» Tasks to carry out:
A. According to the biography of Susanne Hoeber Rudolph, in what year did her family flee the Nazis and move to Philadelphia?
B. In the Susanne Hoeber Rudolph biography, switch "Düsseldorf" to "Frankfurt" and write out the passage from "Susanne Höber was" up to and including "University of Pennsylvania.".
C. Proceed with the Susanne Hoeber Rudolph biography, starting after its last sentence.

» Page excerpt:

- Born: Susanne Hoeber April 3, 1930 Mannheim, Germany
- Died: December 23, 2015 (aged 85) Oakland, California, U.S.
- Occupations: Author, Educationist, Political thinker
- Spouse: Lloyd Rudolph
- Awards: Padma Bhushan; William Benton Distinguished Service Professor Emerita at the University of Chicago;

= Susanne Hoeber Rudolph =

German-American political scientist (1930–2015)

Susanne Hoeber Rudolph (April 3, 1930 – December 23, 2015) was an American author, political thinker and educationist. She was a William Benton Distinguished Service Professor Emerita at the University of Chicago and was actively interested in Politics, Political Economy and Political Sociology of South Asia, State Formation, Max Weber and the Politics of Category and Culture. The Government of India, in 2014, honored her, along with her husband, Lloyd I. Rudolph, for their services to literature and education, by bestowing on them the third highest civilian award, the Padma Bhushan.

==Biography==

We write as insiders and outsiders, insiders because for over five decades, from locations in Chicago and Jaipur, we have studied Indian politics, and outsiders because..., says Susanne Rudolph, we seek to be reflexive political scientists of India

Susanne Höber was the granddaughter of physiologist Rudolf Höber and daughter of Johannes Höber and Elfriede Fischer Höber, both of whom held doctoral degrees in political science from Heidelberg University. As an activist in Germany's Social Democratic Party, Johannes was imprisoned by the Nazis in 1934 and forced to move from Mannheim, where Susanne was born in 1930, to Düsseldorf. In 1939, when Susanne was nine, the family fled the Nazis and moved to Philadelphia, where Rudolf Höber was a professor at the University of Pennsylvania.

Susanne Rudolph had her early college education at Sarah Lawrence College from where she obtained her BA in 1951 which she followed with an MA from Harvard University in 1953. Continuing her education, she secured her PhD from Radcliffe College in 1955. She taught political science at Harvard University until 1963, when the University of Chicago simultaneously offered her and her husband, Lloyd Rudolph, professorial positions. She joined University of Chicago in 1964 where she worked as the William Benton Distinguished Service Professor Emerita of Political Science.

(Stored dataset items)
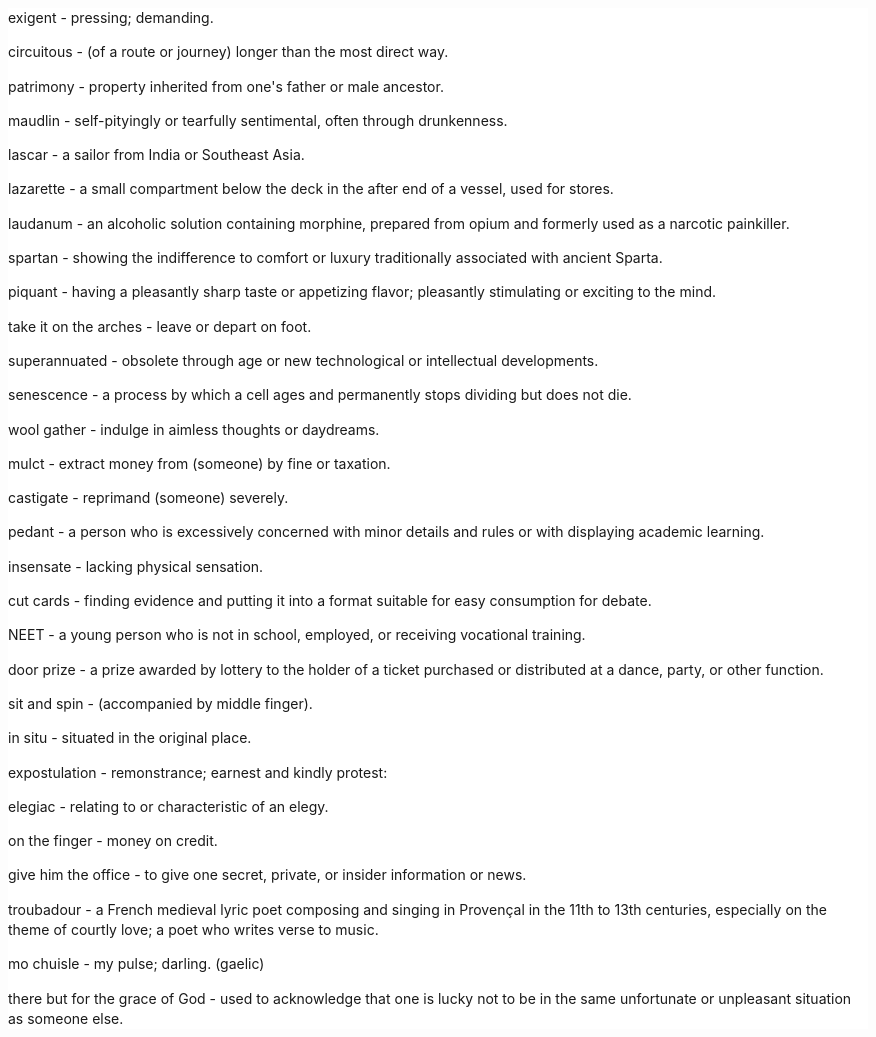 exigent - pressing; demanding.

circuitous - (of a route or journey) longer than the most direct way.

patrimony - property inherited from one's father or male ancestor.

maudlin - self-pityingly or tearfully sentimental, often through drunkenness.

lascar - a sailor from India or Southeast Asia.

lazarette - a small compartment below the deck in the after end of a vessel, used for stores.

laudanum - an alcoholic solution containing morphine, prepared from opium and formerly used as a narcotic painkiller.

spartan - showing the indifference to comfort or luxury traditionally associated with ancient Sparta.

piquant - having a pleasantly sharp taste or appetizing flavor; pleasantly stimulating or exciting to the mind.

take it on the arches - leave or depart on foot.

superannuated - obsolete through age or new technological or intellectual developments.

senescence - a process by which a cell ages and permanently stops dividing but does not die.

wool gather - indulge in aimless thoughts or daydreams.

mulct - extract money from (someone) by fine or taxation.

castigate - reprimand (someone) severely.

pedant - a person who is excessively concerned with minor details and rules or with displaying academic learning.

insensate - lacking physical sensation.

cut cards - finding evidence and putting it into a format suitable for easy consumption for debate.

NEET - a young person who is not in school, employed, or receiving vocational training.

door prize - a prize awarded by lottery to the holder of a ticket purchased or distributed at a dance, party, or other function.

sit and spin - (accompanied by middle finger).

in situ - situated in the original place.

expostulation - remonstrance; earnest and kindly protest:

elegiac - relating to or characteristic of an elegy.

on the finger - money on credit.

give him the office - to give one secret, private, or insider information or news.

troubadour - a French medieval lyric poet composing and singing in Provençal in the 11th to 13th centuries, especially on the theme of courtly love; a poet who writes verse to music.

mo chuisle - my pulse; darling. (gaelic)

there but for the grace of God - used to acknowledge that one is lucky not to be in the same unfortunate or unpleasant situation as someone else.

» Answer list:
A. 1939

B.
Susanne Höber was the granddaughter of physiologist Rudolf Höber and daughter of Johannes Höber and Elfriede Fischer Höber, both of whom held doctoral degrees in political science from Heidelberg University. As an activist in Germany's Social Democratic Party, Johannes was imprisoned by the Nazis in 1934 and forced to move from Mannheim, where Susanne was born in 1930, to Frankfurt. In 1939, when Susanne was nine, the family fled the Nazis and moved to Philadelphia, where Rudolf Höber was a professor at the University of Pennsylvania.

C.
Susanne was married to Lloyd I. Rudolph, himself a Professor Emeritus of Political Science at the University of Chicago and the co-author of her books. The couple has three children, Jenny, Amelia and Matthew. Susanne, along with her husband, divided their time between the USA and India, where they found a home in Jaipur.

Susanne Rudolph died on December 24, 2015.

==Career==
Susanne Hoeber Rudolph has served in many capacities of importance during her career.
- President - Association for Asian Studies (1986)
- President - American Political Science Association (2003–2004)
- Master of the Social Science Collegiate Division
- Director of the Center for International Studies
- Director of the South Asia Language and Area Center (1980–1998)
- Chair of the Department of Political Science
- Faculty — Department of Political Science and the College, University of Chicago (1964)
- Associate Professor — Department of Political Science and the College, University of Chicago (1964–72)
- Professor — Department of Political Science and the College, University of Chicago (1972-)
- Associate Dean of the College, University of Chicago (1973–75)
- William Benton Distinguished Service Professor — Department of Political Science and the College, University of Chicago (1990-)
- Professor Emerita — Department of Political Science and the College, University of Chicago (2002-)

==Legacy==
Susanne and Lloyd Rudolph's associations with the University of Chicago and India have assisted in the University's decision to open a major academic centre in New Delhi. The centre is envisaged to act as a platform for mutual support and collaboration between students and scholars from India and Chicago in the areas of academics and research.

==Awards and recognitions==
- Padma Bhushan - 2014
- William Benton Distinguished Service Professor Emerita
- India Abroad Friend of India Award -

==Works==
Susanne Rudolph has authored eight books, together with her husband, Lloyd Rudolph. The writings of Susanne were compiled by Oxford University Press, in 2008, into a three volume publication under the name, Explaining Indian Democracy: A Fifty-Year Perspective.
- Susanne Rudolph, Lloyd Rudolph (2008). "Explaining Indian Democracy: A Fifty-Year Perspective"

The other major works by Susanne Rudolph are:
- Susanne Rudolph (2006). "Postmodern Gandhi and Other Essays — Gandhi in the World and at Home"
- Susanne Rudolph (1996). "Transnational Religion and Fading States"
- Susanne Rudolph (2008). "Education and Politics in India"
- Susanne Rudolph (1987). "In Pursuit of Lakshmi: the Political Economy of the Indian State"
- Susanne Rudolph (1985). "Essays on Rajputana: Reflections on History, Culture and Administration"
- Susanne Rudolph (1999). "Reversing the Gaze: Amar Singh's Diary — A Colonial Subject's Narrative of Imperial India"
- Susanne Rudolph (2008). "Making U.S. Foreign Policy Toward South Asia: Regional Imperatives and the Imperial Presidency"
- Susanne Rudolph (1984). "The Modernity of Tradition: Political Development in India"

She has also edited the book, Agrarian Power and Agricultural Productivity in South Asia besides writing many articles, some of which are:
- Susanne Rudolph (2005). "The Imperialism of Categories; Situating Knowledge in a Globalizing World"
- Susanne Rudolph (2005). "Perestroika and Its Other"
- Susanne Rudolph (2004). "Engaging Subjective Knowledge: Narratives of and by the Self in the Amar Singh Diary"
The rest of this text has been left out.